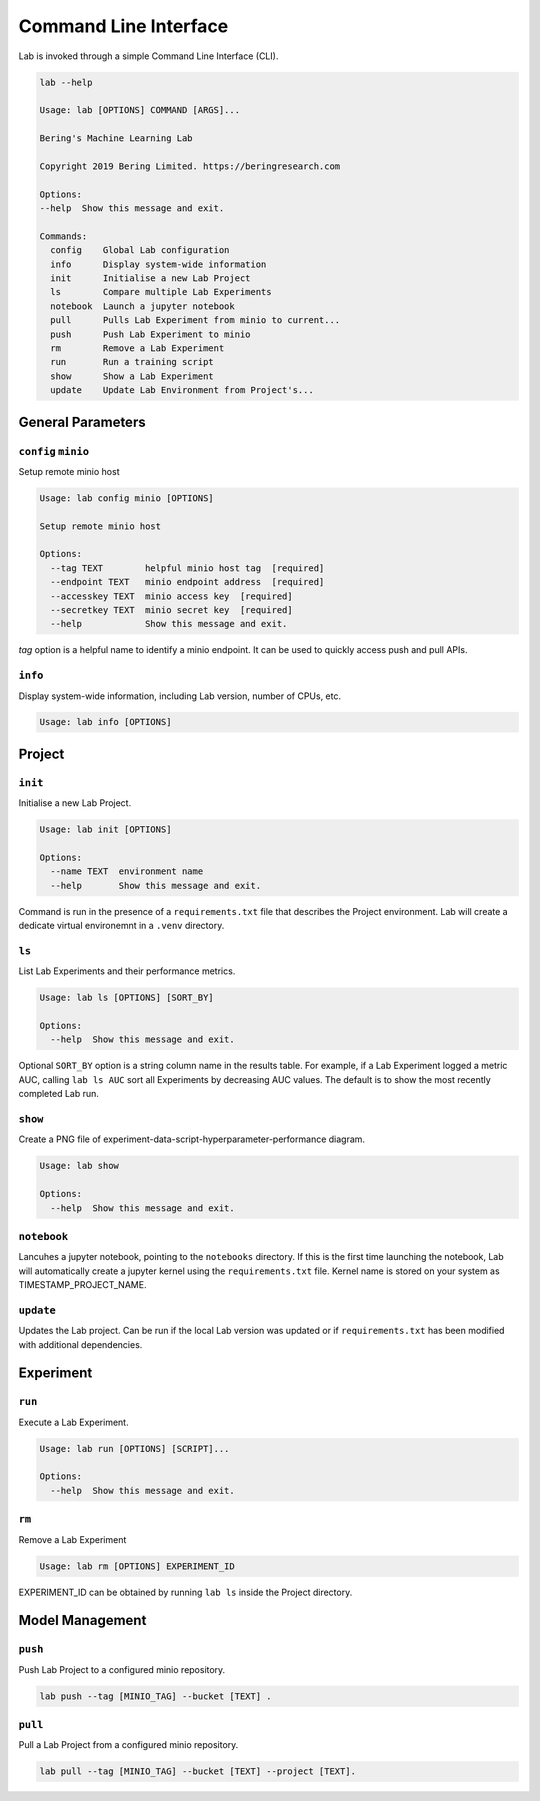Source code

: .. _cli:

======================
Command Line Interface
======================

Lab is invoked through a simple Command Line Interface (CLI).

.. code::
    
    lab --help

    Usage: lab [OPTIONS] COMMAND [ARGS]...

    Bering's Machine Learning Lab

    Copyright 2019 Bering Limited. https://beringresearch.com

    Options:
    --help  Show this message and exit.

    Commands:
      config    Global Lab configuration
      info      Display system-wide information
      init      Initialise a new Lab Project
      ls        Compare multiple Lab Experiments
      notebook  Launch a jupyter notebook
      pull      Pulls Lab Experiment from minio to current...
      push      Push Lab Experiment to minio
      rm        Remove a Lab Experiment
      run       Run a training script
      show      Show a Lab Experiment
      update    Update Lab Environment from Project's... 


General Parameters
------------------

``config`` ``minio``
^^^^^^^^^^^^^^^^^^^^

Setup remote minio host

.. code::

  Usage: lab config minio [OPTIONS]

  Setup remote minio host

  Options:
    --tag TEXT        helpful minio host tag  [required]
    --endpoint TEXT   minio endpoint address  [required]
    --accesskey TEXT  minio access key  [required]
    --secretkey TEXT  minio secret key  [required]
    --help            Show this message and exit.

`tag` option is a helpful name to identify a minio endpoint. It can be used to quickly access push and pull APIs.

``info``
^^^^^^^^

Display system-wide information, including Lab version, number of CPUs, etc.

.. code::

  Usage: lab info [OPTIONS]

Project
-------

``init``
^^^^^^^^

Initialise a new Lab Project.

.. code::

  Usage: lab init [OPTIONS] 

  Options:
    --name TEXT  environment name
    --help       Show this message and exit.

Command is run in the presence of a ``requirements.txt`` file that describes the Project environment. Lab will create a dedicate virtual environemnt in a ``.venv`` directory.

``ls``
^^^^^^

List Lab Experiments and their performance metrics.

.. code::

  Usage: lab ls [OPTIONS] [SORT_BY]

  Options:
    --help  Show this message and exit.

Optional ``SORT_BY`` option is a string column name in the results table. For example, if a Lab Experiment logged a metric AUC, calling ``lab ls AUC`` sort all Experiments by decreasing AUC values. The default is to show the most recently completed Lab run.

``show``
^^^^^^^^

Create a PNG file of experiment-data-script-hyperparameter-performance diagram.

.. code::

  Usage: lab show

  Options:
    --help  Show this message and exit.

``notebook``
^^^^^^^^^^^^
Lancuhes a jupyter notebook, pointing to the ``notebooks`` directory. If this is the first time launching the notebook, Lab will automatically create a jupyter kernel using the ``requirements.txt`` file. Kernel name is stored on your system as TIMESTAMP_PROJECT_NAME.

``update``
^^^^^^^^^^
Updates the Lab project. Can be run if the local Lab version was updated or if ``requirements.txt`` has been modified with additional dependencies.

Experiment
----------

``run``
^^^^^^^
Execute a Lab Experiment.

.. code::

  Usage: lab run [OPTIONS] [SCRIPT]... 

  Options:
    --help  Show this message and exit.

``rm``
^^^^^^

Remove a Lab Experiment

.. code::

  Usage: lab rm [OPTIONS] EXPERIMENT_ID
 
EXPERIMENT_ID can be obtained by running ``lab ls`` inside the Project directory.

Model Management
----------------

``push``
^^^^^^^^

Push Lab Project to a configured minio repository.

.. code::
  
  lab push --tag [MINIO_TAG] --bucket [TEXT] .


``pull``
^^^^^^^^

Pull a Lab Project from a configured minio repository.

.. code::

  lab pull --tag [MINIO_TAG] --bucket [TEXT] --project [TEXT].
* * *
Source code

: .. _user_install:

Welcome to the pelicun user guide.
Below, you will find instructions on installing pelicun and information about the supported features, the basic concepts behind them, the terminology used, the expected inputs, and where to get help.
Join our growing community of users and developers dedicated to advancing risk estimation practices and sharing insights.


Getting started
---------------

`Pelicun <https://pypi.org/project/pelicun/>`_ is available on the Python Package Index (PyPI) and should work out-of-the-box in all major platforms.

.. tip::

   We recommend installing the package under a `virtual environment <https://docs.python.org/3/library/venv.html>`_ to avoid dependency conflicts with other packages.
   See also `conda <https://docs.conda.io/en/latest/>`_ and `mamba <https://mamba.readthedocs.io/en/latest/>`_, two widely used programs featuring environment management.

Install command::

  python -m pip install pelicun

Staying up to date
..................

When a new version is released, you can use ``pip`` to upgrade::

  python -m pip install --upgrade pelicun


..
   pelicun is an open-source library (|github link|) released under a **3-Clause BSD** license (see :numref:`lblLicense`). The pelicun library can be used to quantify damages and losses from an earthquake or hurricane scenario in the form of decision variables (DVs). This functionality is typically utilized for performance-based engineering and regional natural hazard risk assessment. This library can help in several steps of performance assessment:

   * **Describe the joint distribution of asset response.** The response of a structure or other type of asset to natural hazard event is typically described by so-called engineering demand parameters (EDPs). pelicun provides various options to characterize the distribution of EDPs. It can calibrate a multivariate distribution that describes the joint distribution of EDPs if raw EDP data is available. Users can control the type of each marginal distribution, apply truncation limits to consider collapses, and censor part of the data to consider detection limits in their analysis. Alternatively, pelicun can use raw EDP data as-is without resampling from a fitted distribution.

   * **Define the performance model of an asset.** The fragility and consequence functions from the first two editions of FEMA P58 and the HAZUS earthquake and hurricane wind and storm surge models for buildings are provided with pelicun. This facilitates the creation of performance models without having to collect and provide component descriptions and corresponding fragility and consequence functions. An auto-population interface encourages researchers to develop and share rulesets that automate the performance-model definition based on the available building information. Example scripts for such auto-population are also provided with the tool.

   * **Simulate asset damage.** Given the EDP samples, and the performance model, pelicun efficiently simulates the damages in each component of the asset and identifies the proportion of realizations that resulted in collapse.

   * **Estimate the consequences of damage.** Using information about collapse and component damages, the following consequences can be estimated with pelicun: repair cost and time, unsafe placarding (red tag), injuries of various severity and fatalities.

WORK ORDER =
All lines in the data above from the one with "Environment from Project's..." through the one with "minio secret key" must be repeated exactly, and no others.

PROBLEM SOLUTION =
      update    Update Lab Environment from Project's... 


General Parameters
------------------

``config`` ``minio``
^^^^^^^^^^^^^^^^^^^^

Setup remote minio host

.. code::

  Usage: lab config minio [OPTIONS]

  Setup remote minio host

  Options:
    --tag TEXT        helpful minio host tag  [required]
    --endpoint TEXT   minio endpoint address  [required]
    --accesskey TEXT  minio access key  [required]
    --secretkey TEXT  minio secret key  [required]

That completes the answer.